Which of the lines below contain the string "haberes"? Pull each one out of the data.

(Saved data entries)
● ● ● ●

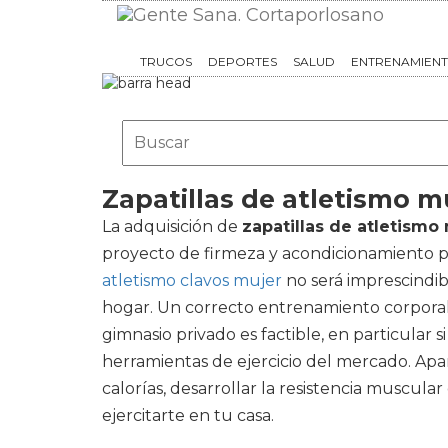
TRUCOS
DEPORTES
SALUD
ENTRENAMIEN
Zapatillas de atletismo m
La adquisición de
zapatillas de atletismo
proyecto de firmeza y acondicionamiento p
atletismo clavos mujer
no será imprescindi
hogar. Un correcto entrenamiento corporal 
gimnasio privado es factible, en particular 
herramientas de ejercicio del mercado. Apar
calorías, desarrollar la resistencia muscul
ejercitarte en tu casa.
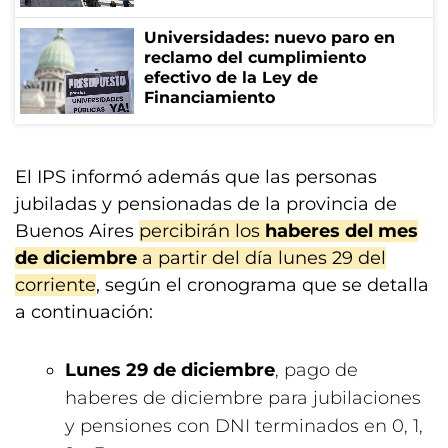
Universidades: nuevo paro en
reclamo del cumplimiento
efectivo de la Ley de
Financiamiento
El IPS informó además que las personas
jubiladas y pensionadas de la provincia de
Buenos Aires
percibirán los
haberes del mes
de diciembre
a partir del día lunes 29 del
corriente
, según el cronograma que se detalla
a continuación:
Lunes 29 de diciembre
, pago de
haberes de diciembre para jubilaciones
y pensiones con DNI terminados en 0, 1,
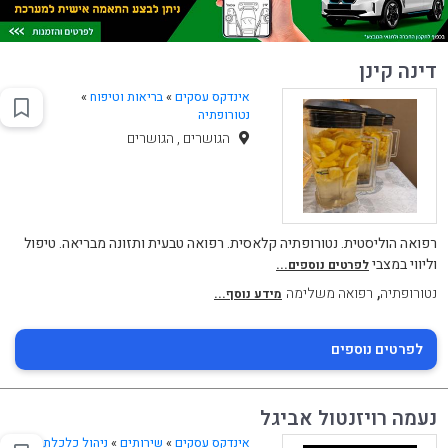
דינה קינן
אינדקס עסקים
»
בריאות וטיפוח
»
נטורופתיה
הגושרים , הגושרים
רפואה הוליסטית. נטורופתיה קלאסית. רפואה טבעית ותזונה מבריאה. טיפול
וליווי במצבי
לפרטים נוספים...
,
נטורופתיה
רפואה משלימה
מידע נוסף...
לפרטים נוספים
נעמה רויזנטול אביגל
אינדקס עסקים
»
שירותים
»
ניהול כלכלת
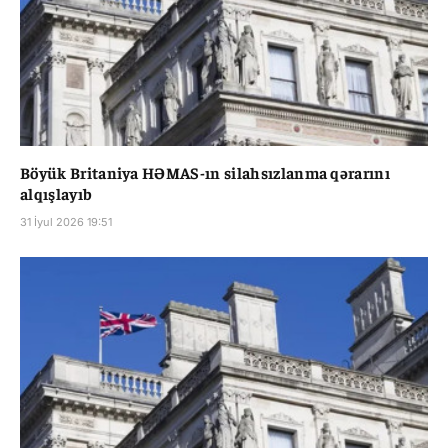
Böyük Britaniya HƏMAS-ın silahsızlanma qərarını
alqışlayıb
31 İyul 2026 19:51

● ● ● ●

EXERCISE RESPONSE.
haberes del mes
haberes de diciembre para jubilaciones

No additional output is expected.